When childbirth goes badly wrong: one woman’s account

Nilufer Atik has written a striking account of her experience of PTSD after childbirth. Atik was in labour for 53 hours, after which she was given an emergency caesarean.

But it shouldn’t have happened like that. Atik’s labour started with contractions that were “sharp and hard, beginning four minutes apart and lasting between 50 to 90 seconds each time.” The hospital – St George’s in Tooting – told her not to come in because she wasn’t in active labour. She stayed at home in increasing pain for 19 hours until eventually she could stand it no longer. At hospital:

“I was taken to a pre-delivery bay and more torturous hours passed with the contractions increasing in intensity and frequency. I cried out for pain relief and was given the powerful painkiller pethidine four times (most women are only allowed two injections) but it did little to help. With no sleep, food or water, and feeling so exhausted I could barely speak, I became fearful that, if the baby did come, I wouldn’t have the energy to push him out.”

She was eventually given an epidural, followed by a caesarean section when the baby appeared in distress. But the most remarkable part of her story is this:

“Poor Milo was in a bad birthing position with his back against mine and his head hyperextended. It meant not only that my labour was much more painful than it should have been, but I would never have been able to deliver him vaginally.
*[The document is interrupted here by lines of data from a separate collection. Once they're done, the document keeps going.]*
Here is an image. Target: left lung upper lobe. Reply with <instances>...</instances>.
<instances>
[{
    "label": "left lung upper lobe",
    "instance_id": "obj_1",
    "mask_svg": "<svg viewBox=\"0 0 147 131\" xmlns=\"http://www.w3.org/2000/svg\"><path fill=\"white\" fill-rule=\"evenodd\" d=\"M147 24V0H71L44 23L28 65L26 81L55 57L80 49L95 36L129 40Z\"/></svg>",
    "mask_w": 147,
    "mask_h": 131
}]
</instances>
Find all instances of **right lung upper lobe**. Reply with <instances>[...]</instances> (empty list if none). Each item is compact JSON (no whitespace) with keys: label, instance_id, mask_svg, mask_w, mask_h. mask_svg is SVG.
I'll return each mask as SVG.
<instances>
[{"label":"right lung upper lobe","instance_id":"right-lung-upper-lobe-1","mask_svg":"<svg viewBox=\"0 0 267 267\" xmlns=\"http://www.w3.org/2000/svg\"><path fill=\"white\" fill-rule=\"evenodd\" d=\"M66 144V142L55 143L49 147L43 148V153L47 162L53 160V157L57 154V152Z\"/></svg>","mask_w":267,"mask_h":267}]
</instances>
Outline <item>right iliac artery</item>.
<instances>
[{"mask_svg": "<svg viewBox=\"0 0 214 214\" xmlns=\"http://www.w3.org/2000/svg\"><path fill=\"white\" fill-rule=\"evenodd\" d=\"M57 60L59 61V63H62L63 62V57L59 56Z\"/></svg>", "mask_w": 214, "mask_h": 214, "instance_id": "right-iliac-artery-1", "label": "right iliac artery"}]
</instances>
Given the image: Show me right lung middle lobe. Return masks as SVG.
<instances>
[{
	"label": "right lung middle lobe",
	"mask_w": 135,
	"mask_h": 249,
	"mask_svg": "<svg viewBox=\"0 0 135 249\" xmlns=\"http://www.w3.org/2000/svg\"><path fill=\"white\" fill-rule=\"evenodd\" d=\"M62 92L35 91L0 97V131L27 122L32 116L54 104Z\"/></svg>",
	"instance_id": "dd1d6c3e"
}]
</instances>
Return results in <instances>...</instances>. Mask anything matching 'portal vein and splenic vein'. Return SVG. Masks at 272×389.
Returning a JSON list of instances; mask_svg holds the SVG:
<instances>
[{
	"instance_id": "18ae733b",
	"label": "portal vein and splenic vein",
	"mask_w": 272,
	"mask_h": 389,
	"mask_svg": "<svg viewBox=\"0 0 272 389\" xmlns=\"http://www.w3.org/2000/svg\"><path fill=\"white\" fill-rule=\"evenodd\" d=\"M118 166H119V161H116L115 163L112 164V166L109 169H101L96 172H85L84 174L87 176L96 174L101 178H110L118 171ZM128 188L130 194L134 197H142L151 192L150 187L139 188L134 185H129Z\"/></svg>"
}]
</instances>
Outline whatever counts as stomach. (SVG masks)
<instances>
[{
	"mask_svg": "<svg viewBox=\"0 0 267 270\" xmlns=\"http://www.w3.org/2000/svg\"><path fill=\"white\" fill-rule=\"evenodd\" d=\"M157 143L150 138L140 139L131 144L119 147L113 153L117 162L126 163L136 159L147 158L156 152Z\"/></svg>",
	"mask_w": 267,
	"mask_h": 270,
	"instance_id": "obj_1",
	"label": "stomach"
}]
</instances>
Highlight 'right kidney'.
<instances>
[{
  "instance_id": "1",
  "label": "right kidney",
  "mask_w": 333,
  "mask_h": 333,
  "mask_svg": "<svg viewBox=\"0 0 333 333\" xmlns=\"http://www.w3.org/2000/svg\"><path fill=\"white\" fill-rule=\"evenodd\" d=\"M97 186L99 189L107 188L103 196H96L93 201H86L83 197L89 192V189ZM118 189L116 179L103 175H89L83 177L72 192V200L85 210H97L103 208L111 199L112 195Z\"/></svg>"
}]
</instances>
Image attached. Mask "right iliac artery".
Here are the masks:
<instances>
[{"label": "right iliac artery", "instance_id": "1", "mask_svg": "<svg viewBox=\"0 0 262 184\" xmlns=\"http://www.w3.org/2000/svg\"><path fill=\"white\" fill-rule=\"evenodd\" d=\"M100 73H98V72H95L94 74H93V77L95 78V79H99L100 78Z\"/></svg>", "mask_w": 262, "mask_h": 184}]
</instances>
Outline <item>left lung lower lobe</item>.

His head was blocking my cervix from dilating, which was why I was having contractions for so long with no progress.”

The time that Atik spent in labour was wasted – physiologically, she wasn’t able to give birth. Why staff at St George’s didn’t realise this is an interesting question, but it may have been to do with the fact that when Atik arrived at the hospital in labour, the maternity ward was extremely busy.

Two weeks ago an NCT survey found that, in the Guardian’s words, “A chronic shortage of midwives across the UK means women in labour are left feeling unsafe and frightened or as if they are being treated ‘like cattle’ or ‘on a conveyor belt’.” It’s not just lack of midwives, it’s a lack of space: one woman even described giving birth on the antenatal ward, because there was no room on the delivery ward.

It’s been said so often that NHS services are at breaking point that perhaps nobody takes it seriously any more. But cases like Atik’s show that the seriousness and the urgency of the problem. When midwives are overworked, the quality of care for women is never going to be good enough. Women will suffer unnecessarily, as Atik did, and may as a result experience physical trauma or psychological trauma that will need treatment later on. Sometimes, babies will die.